Wednesday, October 27, 2004

Sukiyaki, sort of

The classic form of sukiyaki is the version in which the broth is simmered at the table on a portable stove while diners serve themselves from the pot. It’s a pleasant social gathering centered on a delicious meal. Since I’m usually cooking for one, it’s easier just to put the ingredients together on the kitchen stove and then serve it up as a finished meal, like any other dish. This takes a little adaptation, since all the recipes for sukiyaki I have are written to walk you through the process of dividing the food up into separate portions and cooking at the dining table.
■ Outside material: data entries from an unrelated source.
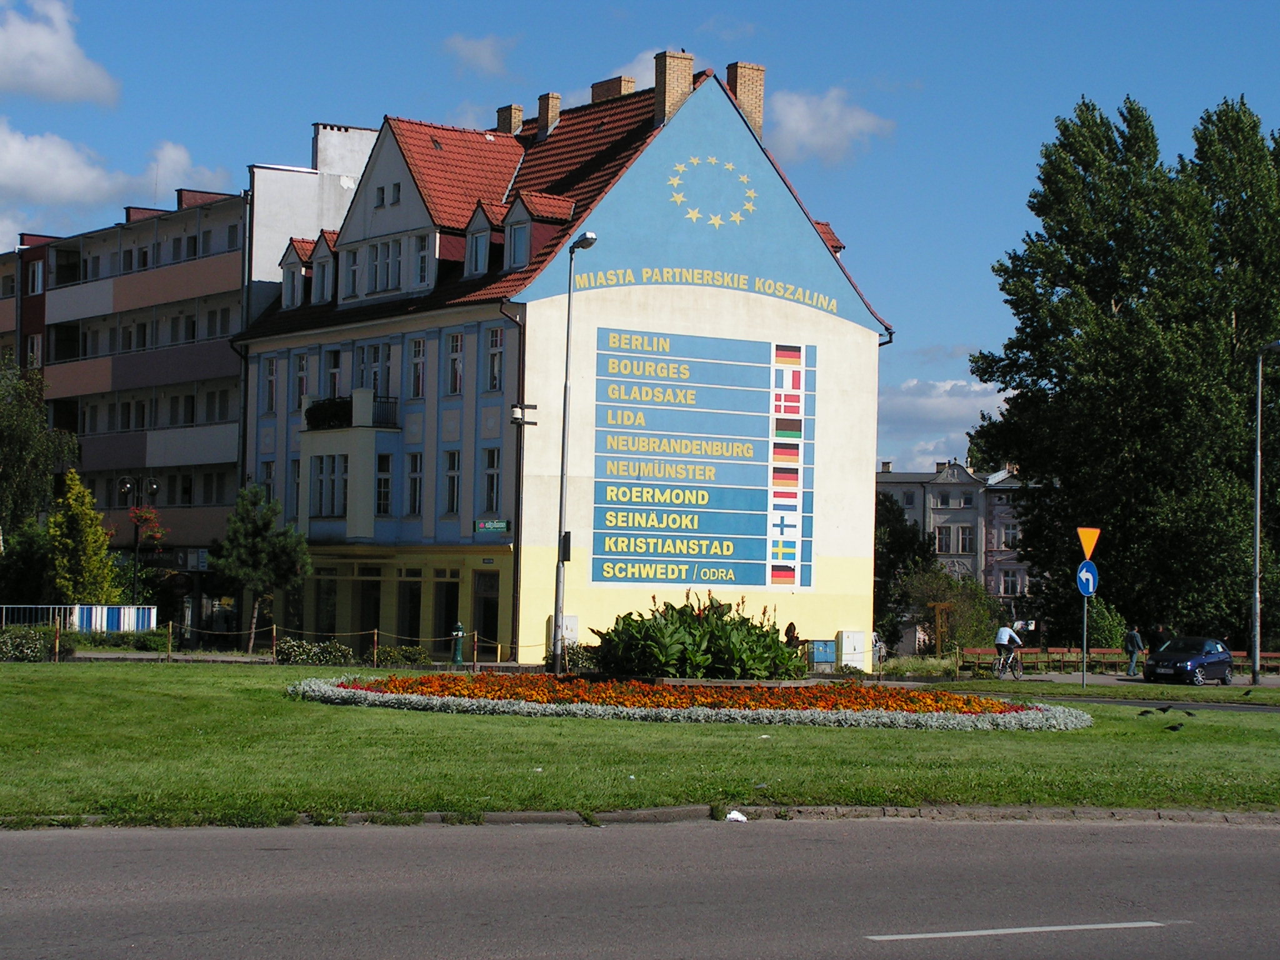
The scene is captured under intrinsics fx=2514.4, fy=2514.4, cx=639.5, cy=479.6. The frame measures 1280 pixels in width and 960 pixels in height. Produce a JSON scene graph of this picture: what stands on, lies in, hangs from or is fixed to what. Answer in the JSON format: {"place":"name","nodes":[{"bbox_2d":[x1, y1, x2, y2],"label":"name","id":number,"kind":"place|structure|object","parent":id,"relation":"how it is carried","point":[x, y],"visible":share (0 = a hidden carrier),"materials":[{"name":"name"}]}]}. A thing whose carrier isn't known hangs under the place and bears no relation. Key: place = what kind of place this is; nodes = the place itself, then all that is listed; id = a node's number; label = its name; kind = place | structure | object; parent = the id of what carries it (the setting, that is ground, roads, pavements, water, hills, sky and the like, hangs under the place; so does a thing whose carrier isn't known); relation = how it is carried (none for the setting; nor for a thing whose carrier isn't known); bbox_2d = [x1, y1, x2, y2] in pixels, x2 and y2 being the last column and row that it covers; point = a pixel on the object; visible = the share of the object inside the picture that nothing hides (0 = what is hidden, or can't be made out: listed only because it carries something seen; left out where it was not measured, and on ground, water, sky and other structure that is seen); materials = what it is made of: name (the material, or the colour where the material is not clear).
{"place":"outdoors","nodes":[
{"label":"outdoors","id":0,"kind":"place"},
{"bbox_2d":[0,0,120,106],"label":"cloud","id":1,"kind":"structure","parent":0,"point":[14,52],"materials":[{"name":"white"}]},
{"bbox_2d":[0,122,231,224],"label":"cloud","id":2,"kind":"structure","parent":0,"point":[72,192],"materials":[{"name":"white"}]},
{"bbox_2d":[0,127,386,623],"label":"building","id":3,"kind":"structure","parent":0,"point":[234,221],"materials":[{"name":"grey paint"}]},
{"bbox_2d":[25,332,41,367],"label":"window","id":4,"kind":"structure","parent":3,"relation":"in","point":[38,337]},
{"bbox_2d":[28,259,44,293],"label":"window","id":5,"kind":"structure","parent":3,"relation":"in","point":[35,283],"materials":[{"name":"white"}]},
{"bbox_2d":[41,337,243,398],"label":"balcony","id":6,"kind":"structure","parent":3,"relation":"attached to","point":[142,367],"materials":[{"name":"paint"}]},
{"bbox_2d":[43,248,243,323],"label":"balcony","id":7,"kind":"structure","parent":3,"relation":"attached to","point":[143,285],"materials":[{"name":"paint"}]},
{"bbox_2d":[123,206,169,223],"label":"chimney","id":8,"kind":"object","parent":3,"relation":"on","point":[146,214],"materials":[{"name":"red brick"}]},
{"bbox_2d":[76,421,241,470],"label":"balcony","id":9,"kind":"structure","parent":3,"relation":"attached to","point":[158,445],"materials":[{"name":"grey paint"}]},
{"bbox_2d":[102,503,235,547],"label":"balcony","id":10,"kind":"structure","parent":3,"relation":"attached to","point":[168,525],"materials":[{"name":"brown paint"}]},
{"bbox_2d":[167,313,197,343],"label":"window","id":11,"kind":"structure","parent":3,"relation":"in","point":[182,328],"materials":[{"name":"black glass"}]},
{"bbox_2d":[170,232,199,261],"label":"window","id":12,"kind":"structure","parent":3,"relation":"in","point":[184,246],"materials":[{"name":"black glass"}]},
{"bbox_2d":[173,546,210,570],"label":"shop sign","id":13,"kind":"object","parent":3,"relation":"attached to","point":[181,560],"visible":0.88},
{"bbox_2d":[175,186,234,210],"label":"chimney","id":14,"kind":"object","parent":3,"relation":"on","point":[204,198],"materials":[{"name":"red brick"}]},
{"bbox_2d":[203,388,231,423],"label":"window","id":15,"kind":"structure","parent":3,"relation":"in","point":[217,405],"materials":[{"name":"black glass"}]},
{"bbox_2d":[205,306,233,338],"label":"window","id":16,"kind":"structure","parent":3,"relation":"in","point":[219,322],"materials":[{"name":"black glass"}]},
{"bbox_2d":[444,32,516,77],"label":"cloud","id":17,"kind":"structure","parent":0,"point":[486,55],"materials":[{"name":"white"}]},
{"bbox_2d":[225,63,894,667],"label":"corner building","id":18,"kind":"structure","parent":0,"point":[825,262],"materials":[{"name":"white paint"}]},
{"bbox_2d":[260,460,277,505],"label":"window","id":19,"kind":"structure","parent":18,"relation":"in","point":[269,477],"materials":[{"name":"glass"}]},
{"bbox_2d":[263,354,279,413],"label":"window","id":20,"kind":"structure","parent":18,"relation":"in","point":[271,372],"materials":[{"name":"white"}]},
{"bbox_2d":[278,237,311,308],"label":"dormer window","id":21,"kind":"structure","parent":18,"relation":"in","point":[298,272],"materials":[{"name":"white paint"}]},
{"bbox_2d":[289,458,301,518],"label":"window","id":22,"kind":"structure","parent":18,"relation":"in","point":[298,474],"materials":[{"name":"grey glass"}]},
{"bbox_2d":[291,351,309,410],"label":"window","id":23,"kind":"structure","parent":18,"relation":"in","point":[300,375],"materials":[{"name":"grey glass"}]},
{"bbox_2d":[308,231,335,305],"label":"dormer window","id":24,"kind":"structure","parent":18,"relation":"in","point":[319,259],"materials":[{"name":"white paint"}]},
{"bbox_2d":[313,570,338,638],"label":"shop window","id":25,"kind":"structure","parent":18,"relation":"in","point":[327,627],"materials":[{"name":"black glass"}]},
{"bbox_2d":[308,454,347,518],"label":"window","id":26,"kind":"structure","parent":18,"relation":"in","point":[332,512],"materials":[{"name":"glass"}]},
{"bbox_2d":[322,348,342,398],"label":"window","id":27,"kind":"structure","parent":18,"relation":"in","point":[332,372],"materials":[{"name":"black glass"}]},
{"bbox_2d":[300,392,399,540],"label":"balcony","id":28,"kind":"structure","parent":18,"relation":"attached to","point":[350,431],"materials":[{"name":"white paint"}]},
{"bbox_2d":[304,396,355,430],"label":"balcony plant","id":29,"kind":"object","parent":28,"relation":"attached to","point":[322,410],"visible":0.64,"materials":[{"name":"plant"}]},
{"bbox_2d":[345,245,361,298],"label":"window","id":30,"kind":"structure","parent":18,"relation":"in","point":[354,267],"materials":[{"name":"white"}]},
{"bbox_2d":[356,570,382,644],"label":"door","id":31,"kind":"structure","parent":18,"relation":"in","point":[374,611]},
{"bbox_2d":[358,341,393,399],"label":"window","id":32,"kind":"structure","parent":18,"relation":"in","point":[377,359],"materials":[{"name":"glass"}]},
{"bbox_2d":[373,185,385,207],"label":"window","id":33,"kind":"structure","parent":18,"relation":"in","point":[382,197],"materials":[{"name":"black glass"}]},
{"bbox_2d":[363,236,403,293],"label":"window","id":34,"kind":"structure","parent":18,"relation":"in","point":[393,264],"materials":[{"name":"white glass"}]},
{"bbox_2d":[375,451,394,515],"label":"window","id":35,"kind":"structure","parent":18,"relation":"in","point":[380,482],"materials":[{"name":"glass"}]},
{"bbox_2d":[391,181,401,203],"label":"window","id":36,"kind":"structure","parent":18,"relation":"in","point":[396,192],"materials":[{"name":"grey glass"}]},
{"bbox_2d":[397,574,421,642],"label":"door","id":37,"kind":"structure","parent":18,"relation":"in","point":[409,625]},
{"bbox_2d":[404,451,423,515],"label":"window","id":38,"kind":"structure","parent":18,"relation":"in","point":[414,482],"materials":[{"name":"black glass"}]},
{"bbox_2d":[408,335,426,397],"label":"window","id":39,"kind":"structure","parent":18,"relation":"in","point":[420,367],"materials":[{"name":"white"}]},
{"bbox_2d":[411,233,430,287],"label":"window","id":40,"kind":"structure","parent":18,"relation":"in","point":[420,259],"materials":[{"name":"white glass"}]},
{"bbox_2d":[433,573,459,650],"label":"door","id":41,"kind":"structure","parent":18,"relation":"in","point":[451,609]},
{"bbox_2d":[443,448,461,513],"label":"window","id":42,"kind":"structure","parent":18,"relation":"in","point":[451,469],"materials":[{"name":"black glass"}]},
{"bbox_2d":[446,330,464,395],"label":"window","id":43,"kind":"structure","parent":18,"relation":"in","point":[454,356],"materials":[{"name":"white"}]},
{"bbox_2d":[462,200,498,276],"label":"dormer window","id":44,"kind":"structure","parent":18,"relation":"in","point":[486,243],"materials":[{"name":"grey paint"}]},
{"bbox_2d":[473,571,499,651],"label":"door","id":45,"kind":"structure","parent":18,"relation":"in","point":[491,630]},
{"bbox_2d":[482,445,501,513],"label":"window","id":46,"kind":"structure","parent":18,"relation":"in","point":[494,477],"materials":[{"name":"glass"}]},
{"bbox_2d":[474,517,509,533],"label":"sign","id":47,"kind":"object","parent":18,"relation":"attached to","point":[502,525],"visible":0.97,"materials":[{"name":"green plastic"}]},
{"bbox_2d":[486,325,504,391],"label":"window","id":48,"kind":"structure","parent":18,"relation":"in","point":[494,356],"materials":[{"name":"white glass"}]},
{"bbox_2d":[495,103,523,135],"label":"chimney","id":49,"kind":"object","parent":18,"relation":"on","point":[504,117],"visible":0.51,"materials":[{"name":"brick"}]},
{"bbox_2d":[504,210,531,269],"label":"window","id":50,"kind":"structure","parent":18,"relation":"in","point":[517,229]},
{"bbox_2d":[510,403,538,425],"label":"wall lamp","id":51,"kind":"object","parent":18,"relation":"attached to","point":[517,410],"visible":0.95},
{"bbox_2d":[535,92,561,138],"label":"chimney","id":52,"kind":"object","parent":18,"relation":"on","point":[544,111],"visible":0.78,"materials":[{"name":"brick"}]},
{"bbox_2d":[588,75,636,102],"label":"chimney","id":53,"kind":"object","parent":18,"relation":"on","point":[615,82],"visible":0.35,"materials":[{"name":"brick"}]},
{"bbox_2d":[653,50,694,124],"label":"chimney","id":54,"kind":"object","parent":18,"relation":"on","point":[671,79],"visible":0.74,"materials":[{"name":"brick"}]},
{"bbox_2d":[591,328,813,591],"label":"painted mural","id":55,"kind":"object","parent":18,"relation":"attached to","point":[626,549],"visible":0.98,"materials":[{"name":"blue paint"}]},
{"bbox_2d":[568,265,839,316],"label":"building lettering","id":56,"kind":"object","parent":18,"relation":"attached to","point":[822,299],"visible":0.96,"materials":[{"name":"yellow paint"}]},
{"bbox_2d":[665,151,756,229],"label":"star","id":57,"kind":"object","parent":18,"relation":"attached to","point":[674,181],"visible":0.96,"materials":[{"name":"yellow paint"}]},
{"bbox_2d":[725,62,766,136],"label":"chimney","id":58,"kind":"object","parent":18,"relation":"on","point":[740,98],"visible":0.63,"materials":[{"name":"brick"}]},
{"bbox_2d":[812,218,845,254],"label":"dormer window","id":59,"kind":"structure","parent":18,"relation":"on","point":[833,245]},
{"bbox_2d":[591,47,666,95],"label":"cloud","id":60,"kind":"structure","parent":0,"point":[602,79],"materials":[{"name":"white"}]},
{"bbox_2d":[0,813,1279,959],"label":"road","id":61,"kind":"structure","parent":0,"point":[1215,834],"materials":[{"name":"grey asphalt"}]},
{"bbox_2d":[0,803,1278,830],"label":"curb","id":62,"kind":"structure","parent":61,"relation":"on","point":[544,815],"materials":[{"name":"grey stone"}]},
{"bbox_2d":[724,809,748,822],"label":"litter","id":63,"kind":"object","parent":61,"relation":"on","point":[732,815],"visible":0.9,"materials":[{"name":"white"}]},
{"bbox_2d":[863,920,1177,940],"label":"road marking","id":64,"kind":"object","parent":61,"relation":"on","point":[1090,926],"visible":0.96,"materials":[{"name":"paint"}]},
{"bbox_2d":[0,662,1279,823],"label":"lawn","id":65,"kind":"structure","parent":0,"point":[769,740],"materials":[{"name":"green plant"}]},
{"bbox_2d":[273,638,353,665],"label":"shrub","id":66,"kind":"object","parent":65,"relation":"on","point":[292,654],"visible":0.9,"materials":[{"name":"green plant"}]},
{"bbox_2d":[550,233,597,677],"label":"street lamp","id":67,"kind":"object","parent":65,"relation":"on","point":[555,635],"visible":0.95,"materials":[{"name":"grey metal"}]},
{"bbox_2d":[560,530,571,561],"label":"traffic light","id":68,"kind":"object","parent":67,"relation":"attached to","point":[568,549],"visible":0.61,"materials":[{"name":"black"}]},
{"bbox_2d":[290,671,1086,730],"label":"flower bed","id":69,"kind":"object","parent":65,"relation":"on","point":[846,714],"visible":0.83,"materials":[{"name":"orange plant"}]},
{"bbox_2d":[590,591,806,678],"label":"shrub","id":70,"kind":"object","parent":69,"relation":"in","point":[677,638],"visible":0.95,"materials":[{"name":"green plant"}]},
{"bbox_2d":[1081,589,1088,690],"label":"sign pole","id":71,"kind":"object","parent":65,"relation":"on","point":[1085,630],"visible":0.72,"materials":[{"name":"metal"}]},
{"bbox_2d":[1075,560,1098,596],"label":"round sign","id":72,"kind":"object","parent":71,"relation":"attached to","point":[1085,574],"visible":0.91,"materials":[{"name":"blue metal"}]},
{"bbox_2d":[1076,525,1101,558],"label":"yield sign","id":73,"kind":"object","parent":71,"relation":"attached to","point":[1090,549],"visible":0.98,"materials":[{"name":"orange"}]},
{"bbox_2d":[1137,706,1154,716],"label":"bird","id":74,"kind":"object","parent":65,"relation":"on","point":[1145,711],"visible":0.97},
{"bbox_2d":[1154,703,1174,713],"label":"bird","id":75,"kind":"object","parent":65,"relation":"on","point":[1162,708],"visible":0.98},
{"bbox_2d":[1164,721,1185,732],"label":"bird","id":76,"kind":"object","parent":65,"relation":"on","point":[1172,727],"visible":0.98},
{"bbox_2d":[0,0,1279,468],"label":"sky","id":77,"kind":"structure","parent":0,"point":[952,329],"materials":[{"name":"blue"}]},
{"bbox_2d":[766,86,894,163],"label":"cloud","id":78,"kind":"structure","parent":0,"point":[804,125],"materials":[{"name":"white"}]},
{"bbox_2d":[874,375,1014,472],"label":"cloud","id":79,"kind":"structure","parent":0,"point":[934,402],"materials":[{"name":"white"}]},
{"bbox_2d":[876,459,1040,613],"label":"distant building","id":80,"kind":"structure","parent":0,"point":[944,487],"materials":[{"name":"grey paint"}]},
{"bbox_2d":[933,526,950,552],"label":"window","id":81,"kind":"structure","parent":80,"relation":"in","point":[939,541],"materials":[{"name":"black glass"}]},
{"bbox_2d":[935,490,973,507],"label":"window","id":82,"kind":"structure","parent":80,"relation":"in","point":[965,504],"materials":[{"name":"black glass"}]},
{"bbox_2d":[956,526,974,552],"label":"window","id":83,"kind":"structure","parent":80,"relation":"in","point":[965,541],"materials":[{"name":"black glass"}]},
{"bbox_2d":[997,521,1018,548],"label":"window","id":84,"kind":"structure","parent":80,"relation":"in","point":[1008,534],"materials":[{"name":"white"}]},
{"bbox_2d":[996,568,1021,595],"label":"window","id":85,"kind":"structure","parent":80,"relation":"in","point":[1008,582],"materials":[{"name":"white"}]},
{"bbox_2d":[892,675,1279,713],"label":"side road","id":86,"kind":"structure","parent":0,"point":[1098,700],"materials":[{"name":"grey asphalt"}]},
{"bbox_2d":[1143,635,1234,685],"label":"car","id":87,"kind":"object","parent":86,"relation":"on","point":[1196,660],"visible":0.98,"materials":[{"name":"blue metal"}]},
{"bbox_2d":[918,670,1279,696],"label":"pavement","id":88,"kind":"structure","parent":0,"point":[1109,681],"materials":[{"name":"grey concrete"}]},
{"bbox_2d":[992,644,1023,678],"label":"bicycle","id":89,"kind":"object","parent":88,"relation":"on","point":[997,668],"visible":0.71,"materials":[{"name":"metal"}]},
{"bbox_2d":[993,622,1021,672],"label":"cyclist","id":90,"kind":"object","parent":89,"relation":"on","point":[1008,633],"visible":0.9},
{"label":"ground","id":91,"kind":"structure","parent":0},
{"bbox_2d":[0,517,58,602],"label":"shrub","id":92,"kind":"object","parent":91,"relation":"on","point":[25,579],"visible":0.73,"materials":[{"name":"green plant"}]},
{"bbox_2d":[0,625,71,661],"label":"shrub","id":93,"kind":"object","parent":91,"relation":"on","point":[12,638],"visible":0.89,"materials":[{"name":"green plant"}]},
{"bbox_2d":[0,355,76,551],"label":"tree","id":94,"kind":"object","parent":91,"relation":"on","point":[6,431],"visible":0.89,"materials":[{"name":"green plant"}]},
{"bbox_2d":[0,603,156,632],"label":"fence","id":95,"kind":"object","parent":91,"relation":"on","point":[94,614],"visible":0.69,"materials":[{"name":"metal"}]},
{"bbox_2d":[47,468,119,605],"label":"yellow tree","id":96,"kind":"object","parent":91,"relation":"on","point":[83,534],"visible":0.85,"materials":[{"name":"green plant"}]},
{"bbox_2d":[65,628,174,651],"label":"hedge","id":97,"kind":"object","parent":91,"relation":"on","point":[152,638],"visible":0.71,"materials":[{"name":"green plant"}]},
{"bbox_2d":[118,475,161,606],"label":"street lamp","id":98,"kind":"object","parent":91,"relation":"on","point":[128,487],"visible":0.8,"materials":[{"name":"black metal"}]},
{"bbox_2d":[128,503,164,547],"label":"hanging flowers","id":99,"kind":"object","parent":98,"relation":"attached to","point":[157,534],"visible":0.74,"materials":[{"name":"red plant"}]},
{"bbox_2d":[213,481,313,650],"label":"tree","id":100,"kind":"object","parent":91,"relation":"on","point":[269,544],"visible":0.98,"materials":[{"name":"green plant"}]},
{"bbox_2d":[36,619,537,664],"label":"rope fence","id":101,"kind":"object","parent":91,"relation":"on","point":[274,627],"visible":0.68,"materials":[{"name":"brown"}]},
{"bbox_2d":[373,645,433,667],"label":"shrub","id":102,"kind":"object","parent":91,"relation":"on","point":[409,657],"visible":0.85,"materials":[{"name":"green plant"}]},
{"bbox_2d":[449,621,466,664],"label":"fire hydrant","id":103,"kind":"object","parent":91,"relation":"on","point":[457,657],"visible":0.87,"materials":[{"name":"green metal"}]},
{"bbox_2d":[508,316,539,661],"label":"drainpipe","id":104,"kind":"object","parent":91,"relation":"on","point":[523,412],"visible":0.93,"materials":[{"name":"black metal"}]},
{"bbox_2d":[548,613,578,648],"label":"utility box","id":105,"kind":"object","parent":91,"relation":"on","point":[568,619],"visible":0.46,"materials":[{"name":"white metal"}]},
{"bbox_2d":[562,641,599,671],"label":"shrub","id":106,"kind":"object","parent":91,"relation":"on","point":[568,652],"visible":0.61,"materials":[{"name":"green plant"}]},
{"bbox_2d":[782,621,801,648],"label":"person","id":107,"kind":"object","parent":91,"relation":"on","point":[790,627],"visible":0.44},
{"bbox_2d":[809,638,836,666],"label":"utility box","id":108,"kind":"object","parent":91,"relation":"on","point":[822,649],"visible":0.91,"materials":[{"name":"blue metal"}]},
{"bbox_2d":[836,630,866,669],"label":"utility box","id":109,"kind":"object","parent":91,"relation":"on","point":[859,638],"visible":0.96,"materials":[{"name":"white metal"}]},
{"bbox_2d":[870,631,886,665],"label":"person","id":110,"kind":"object","parent":91,"relation":"on","point":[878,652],"visible":0.41},
{"bbox_2d":[873,488,931,650],"label":"tree","id":111,"kind":"object","parent":91,"relation":"on","point":[905,541],"visible":0.48,"materials":[{"name":"green plant"}]},
{"bbox_2d":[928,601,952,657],"label":"wooden post","id":112,"kind":"object","parent":91,"relation":"on","point":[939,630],"visible":0.89,"materials":[{"name":"brown wood"}]},
{"bbox_2d":[899,561,1003,653],"label":"shrub","id":113,"kind":"object","parent":91,"relation":"on","point":[984,600],"visible":0.78,"materials":[{"name":"green plant"}]},
{"bbox_2d":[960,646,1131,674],"label":"bench","id":114,"kind":"object","parent":91,"relation":"on","point":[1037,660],"visible":0.76,"materials":[{"name":"brown wood"}]},
{"bbox_2d":[1084,597,1128,648],"label":"shrub","id":115,"kind":"object","parent":91,"relation":"on","point":[1104,630],"visible":0.69,"materials":[{"name":"green plant"}]},
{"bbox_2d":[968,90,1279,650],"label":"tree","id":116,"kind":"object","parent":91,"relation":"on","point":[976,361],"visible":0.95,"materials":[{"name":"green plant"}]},
{"bbox_2d":[1123,624,1144,677],"label":"person","id":117,"kind":"object","parent":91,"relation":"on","point":[1132,649],"visible":0.99},
{"bbox_2d":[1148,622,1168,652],"label":"person","id":118,"kind":"object","parent":91,"relation":"on","point":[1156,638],"visible":0.6},
{"bbox_2d":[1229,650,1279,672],"label":"bench","id":119,"kind":"object","parent":91,"relation":"on","point":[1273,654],"visible":0.56,"materials":[{"name":"brown wood"}]},
{"bbox_2d":[1249,337,1279,684],"label":"street lamp","id":120,"kind":"object","parent":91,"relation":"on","point":[1257,549],"visible":0.99,"materials":[{"name":"grey metal"}]}
]}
I used Hiroko Shimbo’s recipe from The Japanese Kitchen last night. I stir-fried the thin beef slices in some oil, then added the broth, heated it, and added the remaining ingredients to simmer for about five minutes. The Asian supermarket sells frozen beef sliced paper-thin, which makes a big difference when you’re cooking a dish like sukiyaki or shabu-shabu. Stir-frying the slices is a little awkward, though; at least, it is in the big skillet I usually use for stir-frying. It might be better in a wok, but my wok is once again sporting a light patina of rust and I’m procrastinating on cleaning it.
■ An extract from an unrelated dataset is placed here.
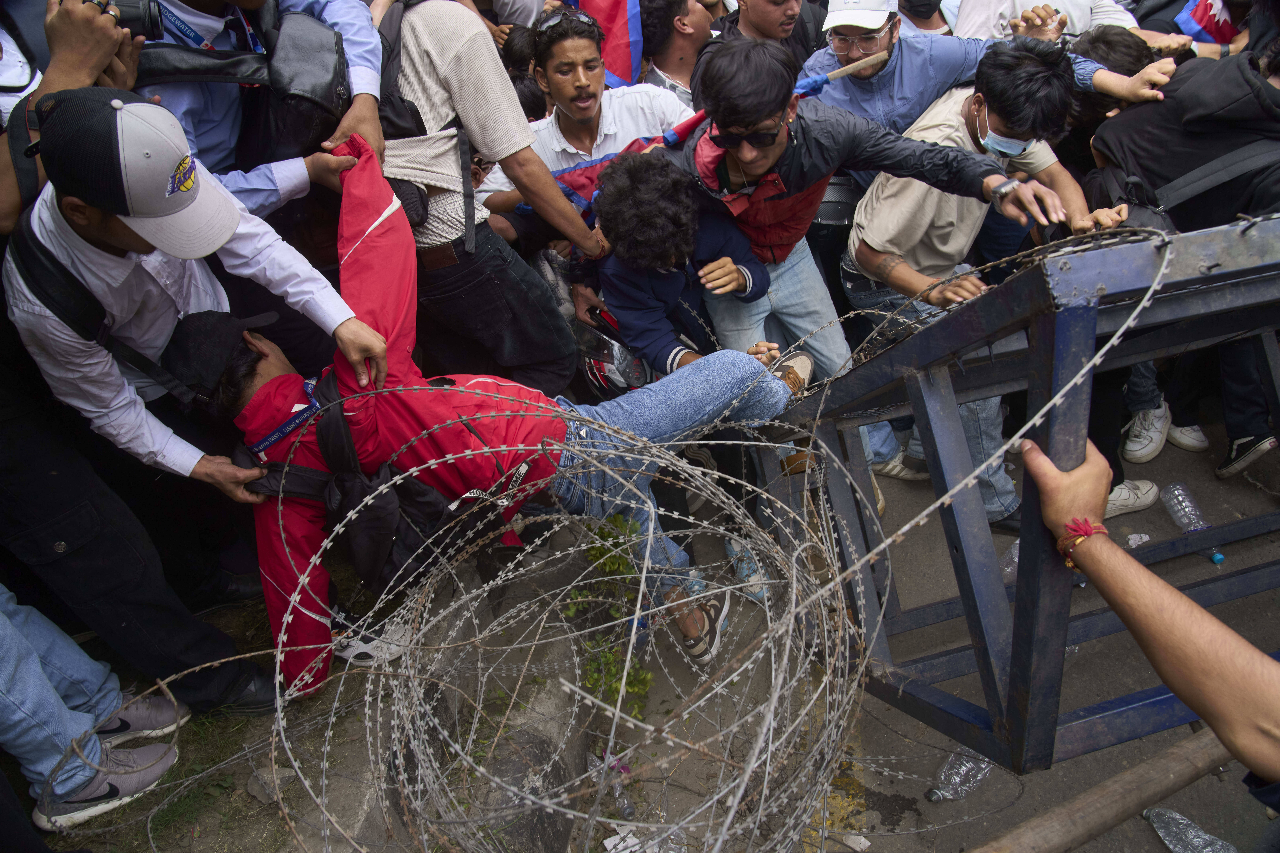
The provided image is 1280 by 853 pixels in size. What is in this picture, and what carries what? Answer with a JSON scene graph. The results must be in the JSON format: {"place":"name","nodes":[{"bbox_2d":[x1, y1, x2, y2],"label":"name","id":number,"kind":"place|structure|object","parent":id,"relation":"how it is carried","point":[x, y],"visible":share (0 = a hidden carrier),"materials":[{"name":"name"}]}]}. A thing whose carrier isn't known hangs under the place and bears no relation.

Last night’s sukiyaki was additionally inauthentic because I used dried porcini mushrooms instead of shiitakes, and I substituted half a cup of the porcini soaking water for half of the shoyu used in the recipe. I was hoping to get some nice smoky porcini flavor into the sweet soy broth, but the result wasn’t too different from regular sukiyaki broth (not that this is a bad thing). I also added two fresh sage leaves, torn up. This was more successful, as the strong sage flavor gave an autumnal kick to the sukiyaki, but only using two leaves meant it didn’t overwhelm the broth.

Last night’s music to cook by: Blinded by Science by Thomas Dolby (1982). Science!